▶ WHAT TO DO
In the lines below, how many contain the word "track"? Case counts, and the reply should be only the number.

++++ EXTRACTED ENTRIES

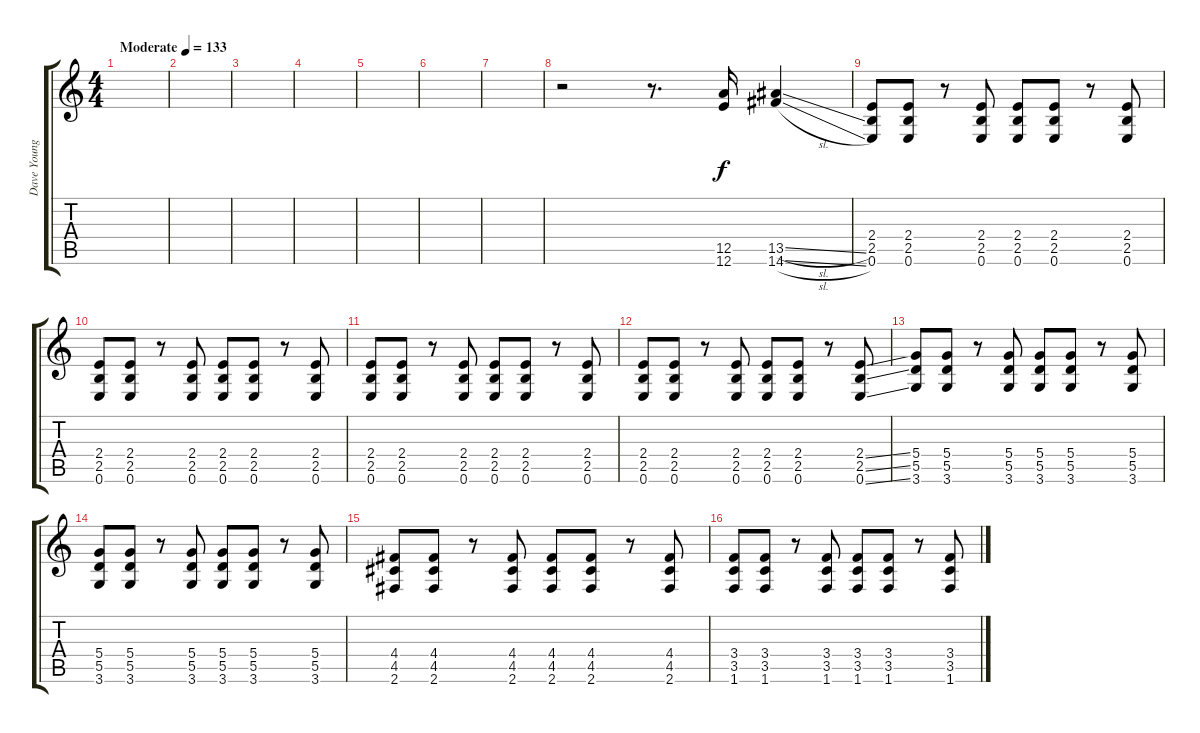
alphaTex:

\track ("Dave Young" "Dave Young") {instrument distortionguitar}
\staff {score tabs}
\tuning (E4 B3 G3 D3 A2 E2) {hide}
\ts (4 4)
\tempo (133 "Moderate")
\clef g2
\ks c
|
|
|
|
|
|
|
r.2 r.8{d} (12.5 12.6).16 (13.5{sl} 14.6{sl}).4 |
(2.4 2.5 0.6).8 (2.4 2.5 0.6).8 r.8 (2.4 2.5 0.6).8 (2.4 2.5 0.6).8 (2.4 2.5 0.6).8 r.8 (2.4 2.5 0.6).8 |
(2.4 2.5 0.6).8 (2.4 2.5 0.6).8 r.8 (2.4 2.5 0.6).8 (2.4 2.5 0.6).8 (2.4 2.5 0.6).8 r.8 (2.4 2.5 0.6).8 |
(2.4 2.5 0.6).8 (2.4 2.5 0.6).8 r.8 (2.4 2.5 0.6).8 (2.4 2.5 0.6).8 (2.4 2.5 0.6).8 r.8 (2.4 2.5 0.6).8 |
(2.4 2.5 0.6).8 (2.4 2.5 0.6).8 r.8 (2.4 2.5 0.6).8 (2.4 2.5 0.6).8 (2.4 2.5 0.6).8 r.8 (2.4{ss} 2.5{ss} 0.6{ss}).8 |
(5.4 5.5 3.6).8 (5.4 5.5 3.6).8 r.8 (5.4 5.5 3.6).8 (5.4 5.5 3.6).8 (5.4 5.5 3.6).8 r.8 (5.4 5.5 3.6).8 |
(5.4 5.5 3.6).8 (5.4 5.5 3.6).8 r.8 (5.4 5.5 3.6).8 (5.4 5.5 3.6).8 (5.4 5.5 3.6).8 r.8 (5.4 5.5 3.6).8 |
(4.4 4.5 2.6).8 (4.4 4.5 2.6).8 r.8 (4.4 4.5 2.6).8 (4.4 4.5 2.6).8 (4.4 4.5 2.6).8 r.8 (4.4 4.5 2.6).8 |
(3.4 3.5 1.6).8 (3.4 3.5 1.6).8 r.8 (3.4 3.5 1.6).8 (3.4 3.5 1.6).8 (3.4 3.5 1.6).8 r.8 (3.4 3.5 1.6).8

++++++++
++++ EXTRACTED ENTRIES

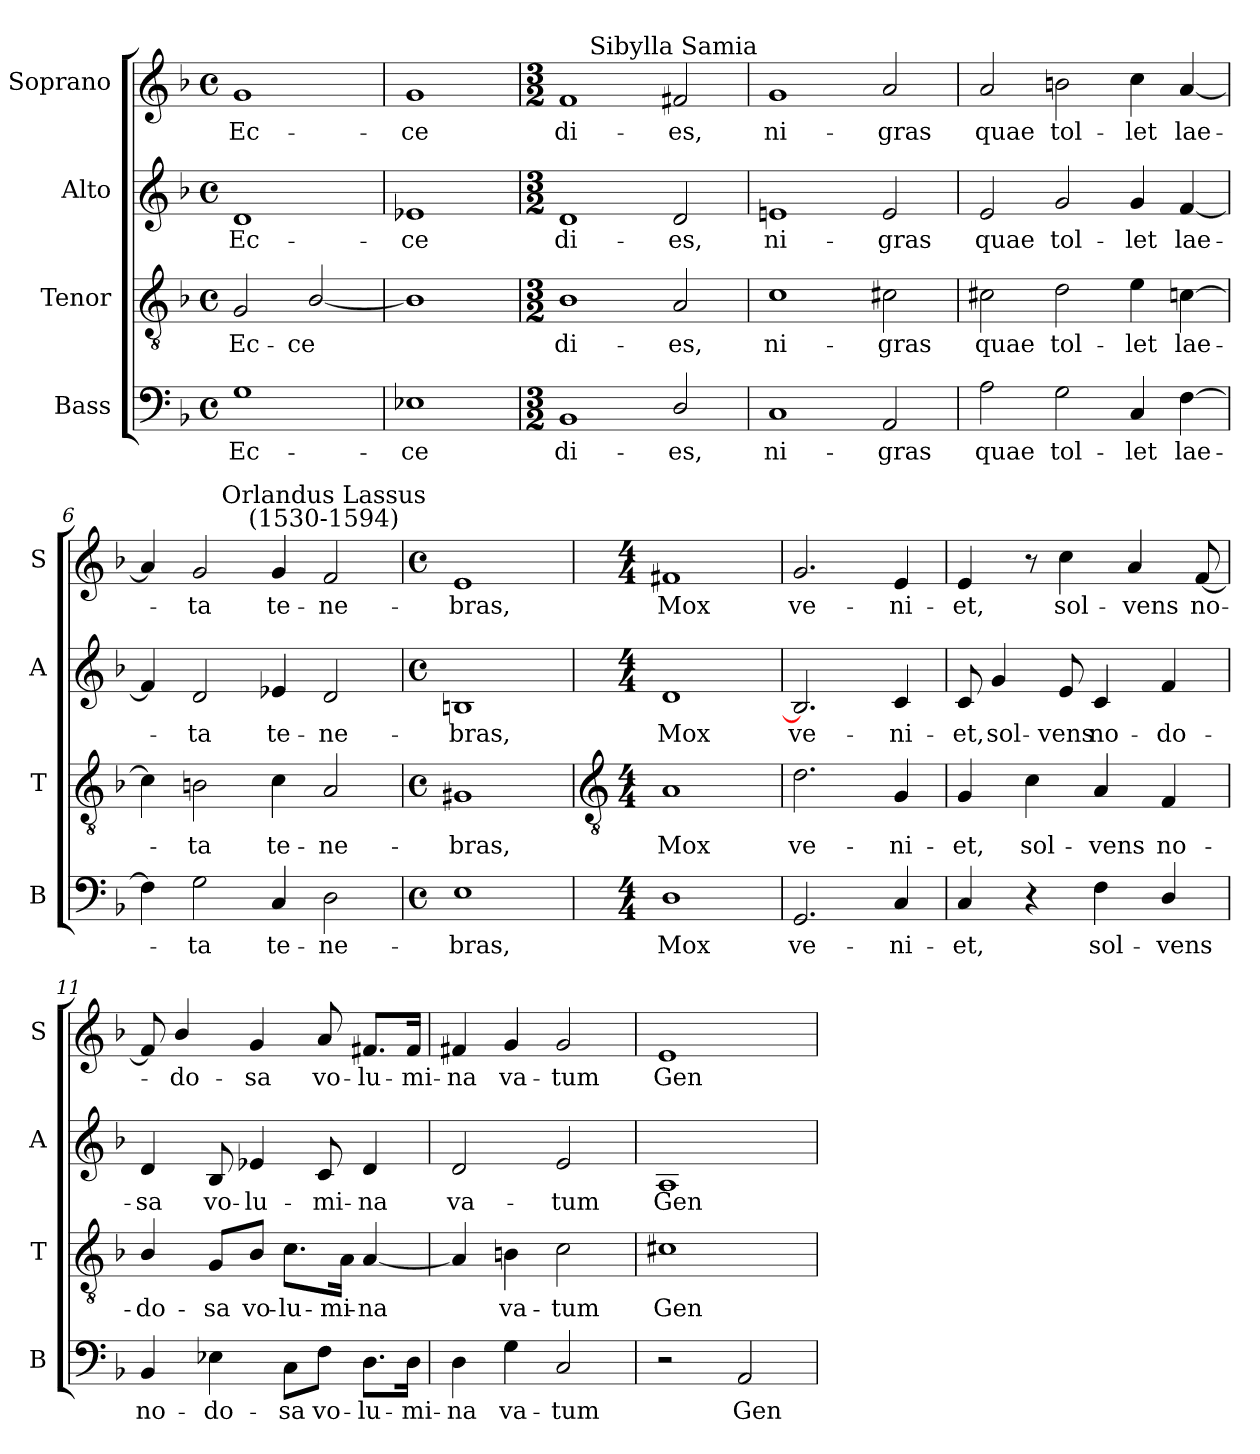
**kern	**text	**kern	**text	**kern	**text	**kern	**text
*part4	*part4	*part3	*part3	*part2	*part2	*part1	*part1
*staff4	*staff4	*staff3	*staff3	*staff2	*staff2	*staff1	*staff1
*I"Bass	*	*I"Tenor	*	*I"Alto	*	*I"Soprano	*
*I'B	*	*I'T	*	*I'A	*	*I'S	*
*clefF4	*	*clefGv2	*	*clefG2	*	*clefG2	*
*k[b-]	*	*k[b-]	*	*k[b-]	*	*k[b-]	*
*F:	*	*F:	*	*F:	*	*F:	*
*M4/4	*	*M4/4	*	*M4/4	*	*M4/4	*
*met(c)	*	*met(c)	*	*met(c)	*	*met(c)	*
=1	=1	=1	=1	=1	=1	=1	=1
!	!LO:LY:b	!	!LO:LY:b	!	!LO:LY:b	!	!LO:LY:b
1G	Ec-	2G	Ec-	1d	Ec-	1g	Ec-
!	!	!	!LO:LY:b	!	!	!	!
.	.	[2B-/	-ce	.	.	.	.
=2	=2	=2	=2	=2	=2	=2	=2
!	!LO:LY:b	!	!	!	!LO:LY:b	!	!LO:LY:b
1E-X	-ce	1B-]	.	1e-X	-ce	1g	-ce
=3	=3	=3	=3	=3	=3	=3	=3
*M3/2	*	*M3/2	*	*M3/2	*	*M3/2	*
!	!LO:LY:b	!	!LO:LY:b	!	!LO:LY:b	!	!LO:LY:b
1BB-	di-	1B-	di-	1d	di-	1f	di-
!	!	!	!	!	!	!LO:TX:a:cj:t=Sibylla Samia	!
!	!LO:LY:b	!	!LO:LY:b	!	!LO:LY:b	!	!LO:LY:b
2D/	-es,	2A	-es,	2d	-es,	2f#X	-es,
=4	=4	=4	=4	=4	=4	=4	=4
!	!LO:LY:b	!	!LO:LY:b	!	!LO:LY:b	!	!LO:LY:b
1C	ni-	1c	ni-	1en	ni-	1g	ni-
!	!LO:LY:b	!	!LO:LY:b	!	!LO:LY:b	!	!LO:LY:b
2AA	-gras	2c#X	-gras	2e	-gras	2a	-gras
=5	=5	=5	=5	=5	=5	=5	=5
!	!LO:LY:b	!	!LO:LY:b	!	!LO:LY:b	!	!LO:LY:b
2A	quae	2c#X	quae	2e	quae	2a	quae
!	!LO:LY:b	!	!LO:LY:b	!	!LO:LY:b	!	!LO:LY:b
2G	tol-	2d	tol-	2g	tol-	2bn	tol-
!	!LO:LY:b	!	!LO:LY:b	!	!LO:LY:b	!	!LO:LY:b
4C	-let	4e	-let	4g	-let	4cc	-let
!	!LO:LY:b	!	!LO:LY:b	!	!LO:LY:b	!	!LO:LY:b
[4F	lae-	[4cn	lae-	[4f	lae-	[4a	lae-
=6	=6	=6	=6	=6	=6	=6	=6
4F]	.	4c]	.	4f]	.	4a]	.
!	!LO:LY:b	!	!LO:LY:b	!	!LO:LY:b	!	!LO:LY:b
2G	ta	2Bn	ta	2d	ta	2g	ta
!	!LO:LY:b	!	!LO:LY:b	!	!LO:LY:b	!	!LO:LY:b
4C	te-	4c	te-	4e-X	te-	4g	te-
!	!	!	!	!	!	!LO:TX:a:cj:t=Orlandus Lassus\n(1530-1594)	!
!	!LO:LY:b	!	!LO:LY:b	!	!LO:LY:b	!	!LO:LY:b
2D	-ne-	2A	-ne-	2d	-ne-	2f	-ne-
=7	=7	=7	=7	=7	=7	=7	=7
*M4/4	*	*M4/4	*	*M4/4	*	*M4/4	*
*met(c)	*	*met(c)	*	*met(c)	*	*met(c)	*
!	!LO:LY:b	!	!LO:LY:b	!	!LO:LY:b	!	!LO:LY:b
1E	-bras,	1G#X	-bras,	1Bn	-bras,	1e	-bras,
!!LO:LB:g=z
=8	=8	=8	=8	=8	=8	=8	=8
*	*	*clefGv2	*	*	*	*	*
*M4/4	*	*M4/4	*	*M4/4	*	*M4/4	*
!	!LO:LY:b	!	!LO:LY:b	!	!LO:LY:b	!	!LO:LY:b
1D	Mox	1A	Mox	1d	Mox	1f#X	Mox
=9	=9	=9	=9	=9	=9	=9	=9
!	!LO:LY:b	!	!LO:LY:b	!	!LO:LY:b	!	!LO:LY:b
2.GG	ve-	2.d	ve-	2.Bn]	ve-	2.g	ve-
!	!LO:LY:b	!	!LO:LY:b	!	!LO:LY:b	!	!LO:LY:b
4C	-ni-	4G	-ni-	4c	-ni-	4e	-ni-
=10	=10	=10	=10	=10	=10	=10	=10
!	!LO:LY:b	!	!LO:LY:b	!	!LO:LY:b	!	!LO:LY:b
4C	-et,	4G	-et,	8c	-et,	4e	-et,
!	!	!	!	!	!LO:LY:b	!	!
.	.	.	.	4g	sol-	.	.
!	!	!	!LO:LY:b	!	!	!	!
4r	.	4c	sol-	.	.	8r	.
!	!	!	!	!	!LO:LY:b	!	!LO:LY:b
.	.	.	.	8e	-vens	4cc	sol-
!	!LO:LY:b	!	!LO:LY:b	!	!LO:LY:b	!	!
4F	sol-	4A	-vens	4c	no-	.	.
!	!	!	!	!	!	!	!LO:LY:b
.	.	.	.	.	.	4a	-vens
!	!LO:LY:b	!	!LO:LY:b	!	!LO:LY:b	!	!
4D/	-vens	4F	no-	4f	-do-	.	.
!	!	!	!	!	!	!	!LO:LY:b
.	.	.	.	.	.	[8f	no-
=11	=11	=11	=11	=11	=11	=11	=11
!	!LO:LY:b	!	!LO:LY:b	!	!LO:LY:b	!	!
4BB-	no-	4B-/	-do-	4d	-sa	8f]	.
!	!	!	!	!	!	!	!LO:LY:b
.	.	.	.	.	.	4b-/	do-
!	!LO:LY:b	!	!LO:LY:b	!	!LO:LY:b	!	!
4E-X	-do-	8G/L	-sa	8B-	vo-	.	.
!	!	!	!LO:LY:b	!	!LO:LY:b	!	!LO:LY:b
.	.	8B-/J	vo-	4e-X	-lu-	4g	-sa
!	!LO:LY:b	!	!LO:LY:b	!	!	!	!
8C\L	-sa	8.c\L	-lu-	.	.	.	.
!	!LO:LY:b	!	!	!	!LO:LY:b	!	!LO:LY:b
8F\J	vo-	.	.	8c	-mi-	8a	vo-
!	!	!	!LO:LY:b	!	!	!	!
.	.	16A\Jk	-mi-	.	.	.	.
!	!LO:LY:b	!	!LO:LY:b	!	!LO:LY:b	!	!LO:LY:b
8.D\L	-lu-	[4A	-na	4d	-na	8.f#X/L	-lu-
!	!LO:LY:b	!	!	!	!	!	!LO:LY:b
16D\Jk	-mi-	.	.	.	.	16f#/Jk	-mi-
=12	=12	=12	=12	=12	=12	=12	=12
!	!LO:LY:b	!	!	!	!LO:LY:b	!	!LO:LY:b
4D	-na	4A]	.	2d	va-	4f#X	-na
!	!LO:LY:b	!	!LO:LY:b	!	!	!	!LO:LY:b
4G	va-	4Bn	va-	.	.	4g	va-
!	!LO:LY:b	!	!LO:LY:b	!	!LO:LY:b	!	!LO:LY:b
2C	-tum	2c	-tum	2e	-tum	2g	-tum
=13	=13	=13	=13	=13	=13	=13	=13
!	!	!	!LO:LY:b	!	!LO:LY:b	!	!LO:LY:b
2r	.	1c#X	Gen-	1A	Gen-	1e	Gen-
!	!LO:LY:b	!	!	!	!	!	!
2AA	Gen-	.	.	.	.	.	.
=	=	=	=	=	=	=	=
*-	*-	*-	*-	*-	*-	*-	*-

++++++++
++++ EXTRACTED ENTRIES

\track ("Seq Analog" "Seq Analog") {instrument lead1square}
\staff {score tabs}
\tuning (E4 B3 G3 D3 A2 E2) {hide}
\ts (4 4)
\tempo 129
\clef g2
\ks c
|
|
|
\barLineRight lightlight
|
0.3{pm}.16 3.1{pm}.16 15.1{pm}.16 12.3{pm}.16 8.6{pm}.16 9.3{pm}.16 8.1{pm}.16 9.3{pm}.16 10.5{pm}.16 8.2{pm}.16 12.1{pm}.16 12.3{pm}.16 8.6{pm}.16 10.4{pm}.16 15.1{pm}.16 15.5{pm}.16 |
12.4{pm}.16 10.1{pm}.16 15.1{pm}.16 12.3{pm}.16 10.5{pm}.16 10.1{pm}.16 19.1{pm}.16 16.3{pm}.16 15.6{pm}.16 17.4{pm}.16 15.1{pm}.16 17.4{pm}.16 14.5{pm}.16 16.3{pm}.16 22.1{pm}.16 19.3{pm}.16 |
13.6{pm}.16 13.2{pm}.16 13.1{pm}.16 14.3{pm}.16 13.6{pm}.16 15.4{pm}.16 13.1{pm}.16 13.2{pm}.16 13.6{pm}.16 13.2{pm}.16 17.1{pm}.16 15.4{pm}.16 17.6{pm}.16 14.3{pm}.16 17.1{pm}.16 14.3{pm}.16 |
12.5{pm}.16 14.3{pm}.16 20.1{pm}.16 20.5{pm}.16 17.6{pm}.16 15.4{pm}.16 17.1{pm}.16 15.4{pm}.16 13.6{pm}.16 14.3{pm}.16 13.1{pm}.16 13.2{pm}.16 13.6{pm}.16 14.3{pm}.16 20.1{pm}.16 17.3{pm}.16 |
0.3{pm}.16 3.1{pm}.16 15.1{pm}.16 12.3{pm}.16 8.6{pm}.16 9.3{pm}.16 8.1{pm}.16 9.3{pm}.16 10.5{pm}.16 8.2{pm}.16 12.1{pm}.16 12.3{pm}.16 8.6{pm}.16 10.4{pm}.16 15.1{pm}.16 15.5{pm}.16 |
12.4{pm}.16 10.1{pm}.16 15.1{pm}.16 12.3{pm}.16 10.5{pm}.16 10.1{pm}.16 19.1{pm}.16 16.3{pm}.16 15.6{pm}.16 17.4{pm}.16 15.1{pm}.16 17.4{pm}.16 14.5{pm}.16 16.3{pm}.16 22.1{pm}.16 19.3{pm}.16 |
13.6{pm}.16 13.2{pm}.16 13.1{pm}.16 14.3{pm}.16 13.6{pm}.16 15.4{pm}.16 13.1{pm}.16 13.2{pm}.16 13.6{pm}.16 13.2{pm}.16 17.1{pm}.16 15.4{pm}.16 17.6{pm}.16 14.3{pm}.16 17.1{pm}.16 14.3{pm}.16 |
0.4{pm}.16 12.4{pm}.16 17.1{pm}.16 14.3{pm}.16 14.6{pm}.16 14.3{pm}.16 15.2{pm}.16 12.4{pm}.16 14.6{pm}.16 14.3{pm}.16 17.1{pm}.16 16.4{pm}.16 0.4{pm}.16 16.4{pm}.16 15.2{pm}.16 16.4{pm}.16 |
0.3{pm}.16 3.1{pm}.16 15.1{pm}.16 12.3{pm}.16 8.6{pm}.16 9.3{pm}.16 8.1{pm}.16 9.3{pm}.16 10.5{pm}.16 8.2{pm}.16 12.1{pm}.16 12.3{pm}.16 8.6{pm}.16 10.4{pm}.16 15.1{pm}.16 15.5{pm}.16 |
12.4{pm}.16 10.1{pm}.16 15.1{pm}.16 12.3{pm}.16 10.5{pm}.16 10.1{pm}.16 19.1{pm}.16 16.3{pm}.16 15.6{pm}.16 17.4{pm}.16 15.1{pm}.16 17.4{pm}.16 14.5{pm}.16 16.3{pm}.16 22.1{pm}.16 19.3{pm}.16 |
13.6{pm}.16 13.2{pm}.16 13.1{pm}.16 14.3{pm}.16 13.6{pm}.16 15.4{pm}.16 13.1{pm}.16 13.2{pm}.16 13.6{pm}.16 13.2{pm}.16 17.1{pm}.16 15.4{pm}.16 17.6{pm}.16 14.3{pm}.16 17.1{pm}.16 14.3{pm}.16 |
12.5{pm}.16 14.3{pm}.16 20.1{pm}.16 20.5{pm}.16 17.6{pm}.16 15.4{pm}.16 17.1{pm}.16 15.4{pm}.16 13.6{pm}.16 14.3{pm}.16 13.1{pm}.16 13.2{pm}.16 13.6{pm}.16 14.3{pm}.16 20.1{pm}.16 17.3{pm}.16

++++++++

▶ FULL OUTPUT
2